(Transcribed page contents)
>>>>
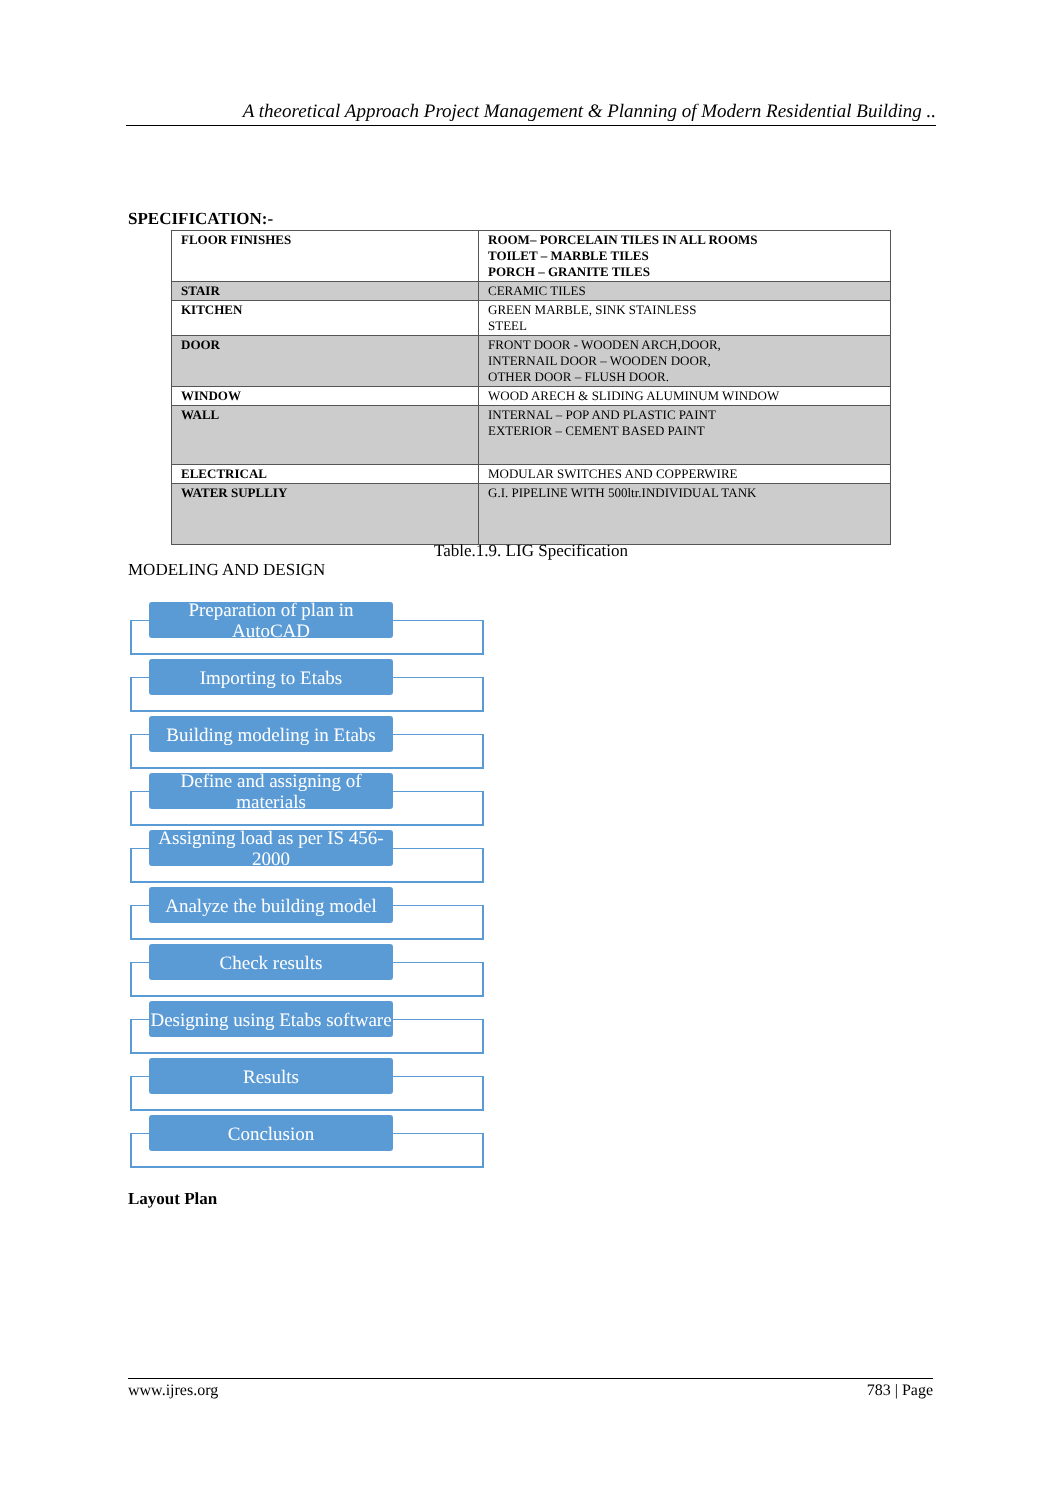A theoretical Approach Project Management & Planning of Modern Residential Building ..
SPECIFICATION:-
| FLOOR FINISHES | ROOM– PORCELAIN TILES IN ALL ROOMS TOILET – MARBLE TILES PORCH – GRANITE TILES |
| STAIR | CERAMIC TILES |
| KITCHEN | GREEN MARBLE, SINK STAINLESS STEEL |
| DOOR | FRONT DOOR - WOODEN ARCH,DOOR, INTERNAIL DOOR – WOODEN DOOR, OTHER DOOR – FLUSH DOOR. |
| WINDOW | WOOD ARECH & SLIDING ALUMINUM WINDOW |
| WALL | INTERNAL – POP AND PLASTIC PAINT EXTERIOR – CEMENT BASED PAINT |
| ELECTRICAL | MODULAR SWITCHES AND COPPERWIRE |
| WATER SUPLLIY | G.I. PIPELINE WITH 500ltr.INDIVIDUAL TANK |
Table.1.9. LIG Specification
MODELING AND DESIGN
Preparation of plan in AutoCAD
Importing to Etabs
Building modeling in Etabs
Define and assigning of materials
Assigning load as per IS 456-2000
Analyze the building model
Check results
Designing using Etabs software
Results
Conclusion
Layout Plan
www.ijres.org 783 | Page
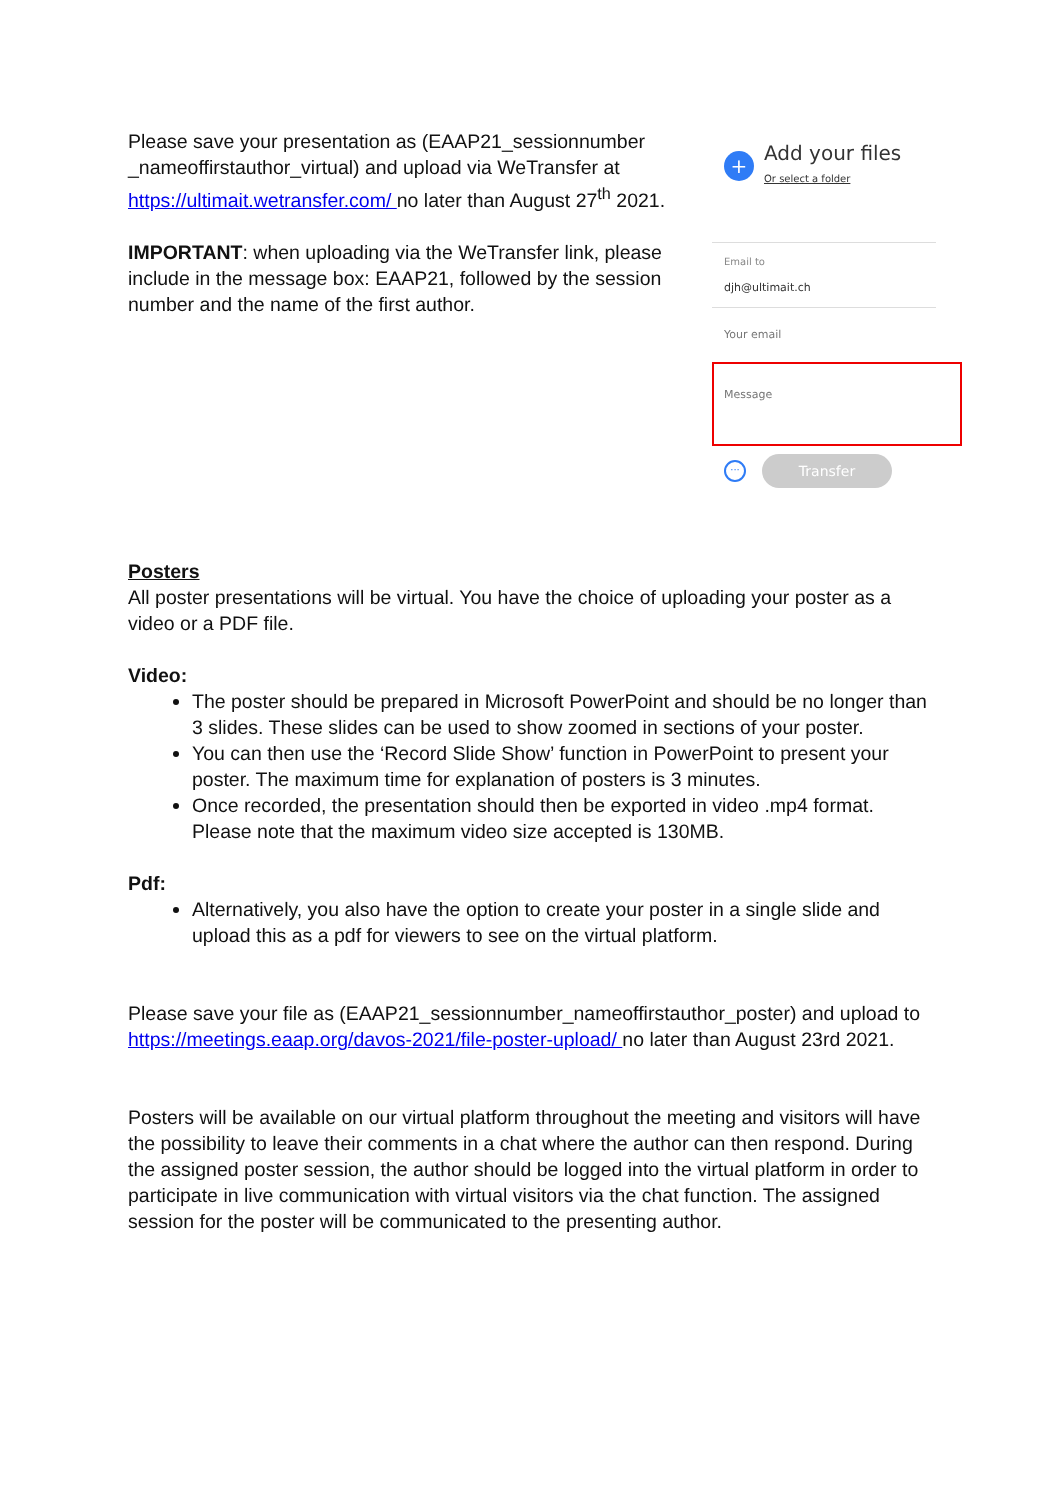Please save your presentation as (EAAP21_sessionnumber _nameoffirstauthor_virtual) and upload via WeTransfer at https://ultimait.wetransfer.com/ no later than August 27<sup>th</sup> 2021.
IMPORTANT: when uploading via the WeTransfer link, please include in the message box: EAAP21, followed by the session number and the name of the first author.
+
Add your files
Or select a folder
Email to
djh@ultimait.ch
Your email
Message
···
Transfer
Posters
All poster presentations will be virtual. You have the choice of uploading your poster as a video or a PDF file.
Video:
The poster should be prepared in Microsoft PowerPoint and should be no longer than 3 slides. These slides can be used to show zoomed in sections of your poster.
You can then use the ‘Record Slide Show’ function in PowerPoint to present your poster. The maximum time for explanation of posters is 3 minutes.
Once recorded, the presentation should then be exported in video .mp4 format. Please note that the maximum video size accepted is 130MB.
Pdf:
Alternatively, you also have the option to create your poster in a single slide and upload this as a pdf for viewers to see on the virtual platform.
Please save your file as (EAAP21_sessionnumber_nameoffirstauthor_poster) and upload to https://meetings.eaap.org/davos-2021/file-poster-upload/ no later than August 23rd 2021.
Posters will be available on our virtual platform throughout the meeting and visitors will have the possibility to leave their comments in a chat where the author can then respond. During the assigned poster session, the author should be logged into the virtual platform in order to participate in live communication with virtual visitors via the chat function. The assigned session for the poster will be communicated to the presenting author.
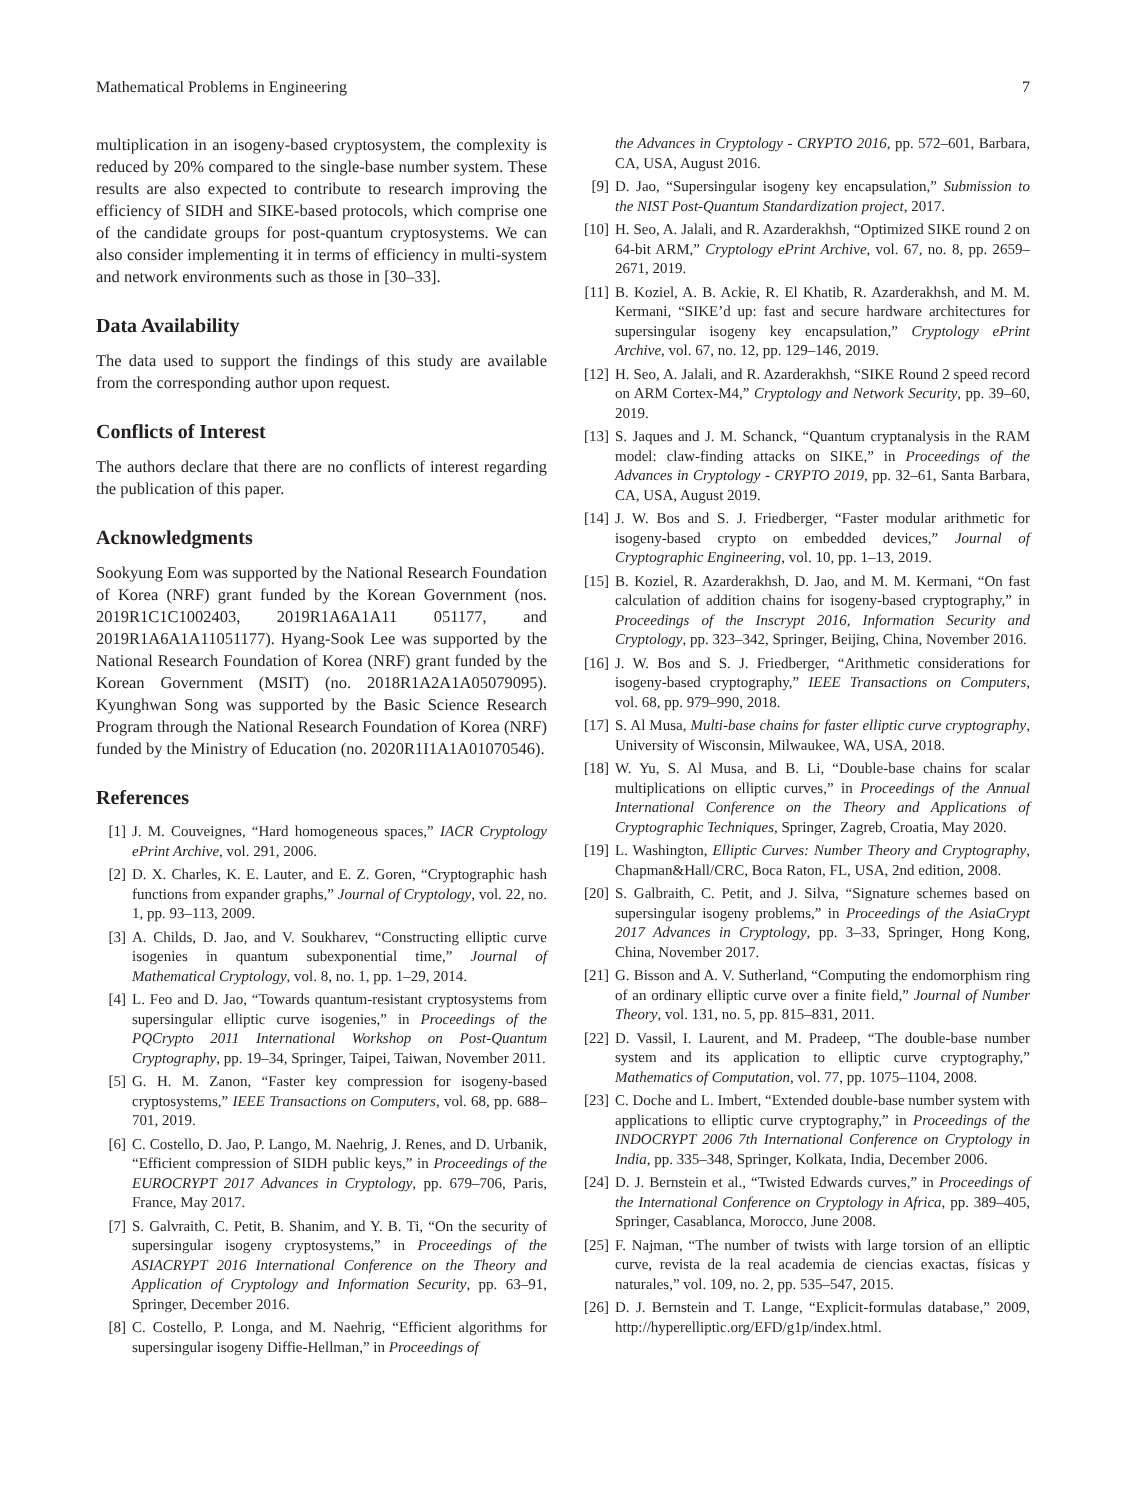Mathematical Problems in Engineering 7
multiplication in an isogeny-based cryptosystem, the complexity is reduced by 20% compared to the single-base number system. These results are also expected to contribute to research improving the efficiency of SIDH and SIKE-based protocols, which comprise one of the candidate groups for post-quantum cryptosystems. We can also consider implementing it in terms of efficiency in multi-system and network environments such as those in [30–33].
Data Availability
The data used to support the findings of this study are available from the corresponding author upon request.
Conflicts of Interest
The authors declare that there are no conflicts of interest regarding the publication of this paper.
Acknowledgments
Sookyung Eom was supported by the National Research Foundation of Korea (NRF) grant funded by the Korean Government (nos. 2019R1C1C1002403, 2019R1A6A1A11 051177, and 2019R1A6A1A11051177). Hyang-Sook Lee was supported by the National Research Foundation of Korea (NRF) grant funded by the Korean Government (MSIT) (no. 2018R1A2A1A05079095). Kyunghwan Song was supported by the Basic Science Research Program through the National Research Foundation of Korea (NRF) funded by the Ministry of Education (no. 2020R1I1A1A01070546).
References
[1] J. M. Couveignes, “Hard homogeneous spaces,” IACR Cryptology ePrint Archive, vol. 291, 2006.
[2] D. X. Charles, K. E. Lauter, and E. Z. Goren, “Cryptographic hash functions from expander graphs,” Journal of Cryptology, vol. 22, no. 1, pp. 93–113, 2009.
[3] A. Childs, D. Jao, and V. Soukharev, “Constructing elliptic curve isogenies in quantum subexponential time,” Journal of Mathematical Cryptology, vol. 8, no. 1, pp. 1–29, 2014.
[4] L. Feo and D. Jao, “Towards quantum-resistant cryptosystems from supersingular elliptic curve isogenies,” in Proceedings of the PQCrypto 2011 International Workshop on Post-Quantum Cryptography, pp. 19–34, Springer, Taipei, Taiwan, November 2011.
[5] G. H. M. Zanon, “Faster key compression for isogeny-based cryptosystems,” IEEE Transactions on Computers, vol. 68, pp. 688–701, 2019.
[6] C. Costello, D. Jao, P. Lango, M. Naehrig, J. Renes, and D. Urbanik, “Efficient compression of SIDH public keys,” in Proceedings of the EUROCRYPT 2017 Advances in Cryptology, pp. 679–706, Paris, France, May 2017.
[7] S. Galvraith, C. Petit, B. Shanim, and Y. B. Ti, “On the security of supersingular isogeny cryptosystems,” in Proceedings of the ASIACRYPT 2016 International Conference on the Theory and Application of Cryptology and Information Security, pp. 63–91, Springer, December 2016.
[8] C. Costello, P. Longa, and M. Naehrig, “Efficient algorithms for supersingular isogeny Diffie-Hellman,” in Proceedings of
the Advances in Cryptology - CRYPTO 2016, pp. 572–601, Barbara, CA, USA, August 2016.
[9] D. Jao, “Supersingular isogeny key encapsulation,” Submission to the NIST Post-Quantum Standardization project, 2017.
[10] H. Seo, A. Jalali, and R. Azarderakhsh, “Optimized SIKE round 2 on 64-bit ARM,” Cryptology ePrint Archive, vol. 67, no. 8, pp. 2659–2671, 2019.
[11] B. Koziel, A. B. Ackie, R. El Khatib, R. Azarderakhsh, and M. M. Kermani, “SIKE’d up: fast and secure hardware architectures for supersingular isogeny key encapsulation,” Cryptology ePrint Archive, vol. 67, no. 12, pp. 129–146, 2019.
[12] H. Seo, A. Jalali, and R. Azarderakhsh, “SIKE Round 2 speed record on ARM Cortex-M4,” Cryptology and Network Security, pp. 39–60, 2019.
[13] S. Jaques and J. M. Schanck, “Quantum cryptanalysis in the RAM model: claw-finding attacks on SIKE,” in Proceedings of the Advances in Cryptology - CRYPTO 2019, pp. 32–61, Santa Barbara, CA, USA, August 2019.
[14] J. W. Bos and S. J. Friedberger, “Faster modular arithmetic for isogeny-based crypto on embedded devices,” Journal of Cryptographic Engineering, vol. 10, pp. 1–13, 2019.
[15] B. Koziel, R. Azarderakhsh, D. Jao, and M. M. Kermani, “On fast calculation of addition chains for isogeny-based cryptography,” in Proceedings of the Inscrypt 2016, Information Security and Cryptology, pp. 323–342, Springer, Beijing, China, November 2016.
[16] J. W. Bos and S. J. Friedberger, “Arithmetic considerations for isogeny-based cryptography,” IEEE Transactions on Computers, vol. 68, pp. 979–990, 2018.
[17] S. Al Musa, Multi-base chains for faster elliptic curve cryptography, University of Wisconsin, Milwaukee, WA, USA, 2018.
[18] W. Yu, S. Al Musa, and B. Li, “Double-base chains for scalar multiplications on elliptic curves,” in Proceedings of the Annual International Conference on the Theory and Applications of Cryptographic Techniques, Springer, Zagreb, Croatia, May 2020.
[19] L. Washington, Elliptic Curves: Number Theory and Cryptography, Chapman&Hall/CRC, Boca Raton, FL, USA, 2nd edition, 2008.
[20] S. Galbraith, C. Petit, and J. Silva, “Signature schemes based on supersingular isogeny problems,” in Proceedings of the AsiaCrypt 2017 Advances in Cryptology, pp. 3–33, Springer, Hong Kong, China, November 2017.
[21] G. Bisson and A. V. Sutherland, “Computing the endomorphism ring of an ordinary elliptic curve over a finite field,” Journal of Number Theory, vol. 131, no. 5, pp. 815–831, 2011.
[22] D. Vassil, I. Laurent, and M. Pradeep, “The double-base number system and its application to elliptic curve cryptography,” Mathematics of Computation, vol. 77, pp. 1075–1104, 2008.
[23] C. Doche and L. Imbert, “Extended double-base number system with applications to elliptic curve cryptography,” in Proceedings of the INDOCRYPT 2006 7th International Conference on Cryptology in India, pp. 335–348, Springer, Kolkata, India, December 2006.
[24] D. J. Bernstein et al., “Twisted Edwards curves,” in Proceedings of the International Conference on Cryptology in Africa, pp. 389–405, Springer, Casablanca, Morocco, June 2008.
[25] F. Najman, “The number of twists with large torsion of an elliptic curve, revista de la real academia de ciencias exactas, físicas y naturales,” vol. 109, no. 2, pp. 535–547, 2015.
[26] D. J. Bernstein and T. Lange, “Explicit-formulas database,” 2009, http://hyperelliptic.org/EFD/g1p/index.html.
<<<<
## [PROBLEM TO WORK ON]
Within the data, how many lines hold the word "Friedberger"? State only that number.

## [REPLY TO THE EXERCISE]
2